=== Dataset entries ===

-----

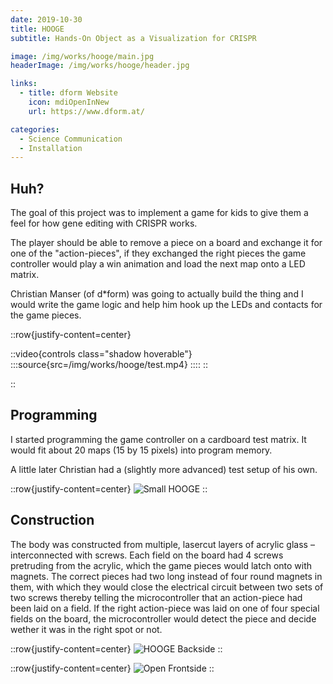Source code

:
 ```yaml
---
date: 2019-10-30
title: HOOGE
subtitle: Hands-On Object as a Visualization for CRISPR

image: /img/works/hooge/main.jpg
headerImage: /img/works/hooge/header.jpg

links: 
  - title: dform Website
    icon: mdiOpenInNew
    url: https://www.dform.at/

categories:
  - Science Communication
  - Installation
---
```


## Huh?

The goal of this project was to implement a game for kids to give them a feel for how gene editing with CRISPR works.

The player should be able to remove a piece on a board and exchange it for one of the "action-pieces", if they exchanged the right pieces the game controller would play a win animation and load the next map onto a LED matrix.

Christian Manser (of d*form) was going to actually build the thing and I would write the game logic and help him hook up the LEDs and contacts for the game pieces.

::row{justify-content=center}

::video{controls class="shadow hoverable"}
:::source{src=/img/works/hooge/test.mp4}
::::
::

::

## Programming

I started programming the game controller on a cardboard test matrix. It would fit about 20 maps (15 by 15 pixels) into program memory.

A little later Christian had a (slightly more advanced) test setup of his own.

::row{justify-content=center}
![Small HOOGE](/img/works/hooge/small_hooge.jpg)
::

## Construction

The body was constructed from multiple, lasercut layers of acrylic glass – interconnected with screws. Each field on the board had 4 screws pretruding from the acrylic, which the game pieces would latch onto with magnets. The correct pieces had two long instead of four round magnets in them, with which they would close the electrical circuit between two sets of two screws thereby telling the microcontroller that an action-piece had been laid on a field. If the right action-piece was laid on one of four special fields on the board, the microcontroller would detect the piece and decide wether it was in the right spot or not.

::row{justify-content=center}
![HOOGE Backside](/img/works/hooge/hooge_backside.jpg)
::

::row{justify-content=center}
![Open Frontside](/img/works/hooge/frontside_open.jpg)
::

-----

Your copy of the entries should be exact and free of pictures.

Source code

:
 ```yaml
---
date: 2019-10-30
title: HOOGE
subtitle: Hands-On Object as a Visualization for CRISPR

image: /img/works/hooge/main.jpg
headerImage: /img/works/hooge/header.jpg

links: 
  - title: dform Website
    icon: mdiOpenInNew
    url: https://www.dform.at/

categories:
  - Science Communication
  - Installation
---
```


## Huh?

The goal of this project was to implement a game for kids to give them a feel for how gene editing with CRISPR works.

The player should be able to remove a piece on a board and exchange it for one of the "action-pieces", if they exchanged the right pieces the game controller would play a win animation and load the next map onto a LED matrix.

Christian Manser (of d*form) was going to actually build the thing and I would write the game logic and help him hook up the LEDs and contacts for the game pieces.

::row{justify-content=center}

::video{controls class="shadow hoverable"}
:::source{src=/img/works/hooge/test.mp4}
::::
::

::

## Programming

I started programming the game controller on a cardboard test matrix. It would fit about 20 maps (15 by 15 pixels) into program memory.

A little later Christian had a (slightly more advanced) test setup of his own.

::row{justify-content=center}
![Small HOOGE](/img/works/hooge/small_hooge.jpg)
::

## Construction

The body was constructed from multiple, lasercut layers of acrylic glass – interconnected with screws. Each field on the board had 4 screws pretruding from the acrylic, which the game pieces would latch onto with magnets. The correct pieces had two long instead of four round magnets in them, with which they would close the electrical circuit between two sets of two screws thereby telling the microcontroller that an action-piece had been laid on a field. If the right action-piece was laid on one of four special fields on the board, the microcontroller would detect the piece and decide wether it was in the right spot or not.

::row{justify-content=center}
![HOOGE Backside](/img/works/hooge/hooge_backside.jpg)
::

::row{justify-content=center}
![Open Frontside](/img/works/hooge/frontside_open.jpg)
::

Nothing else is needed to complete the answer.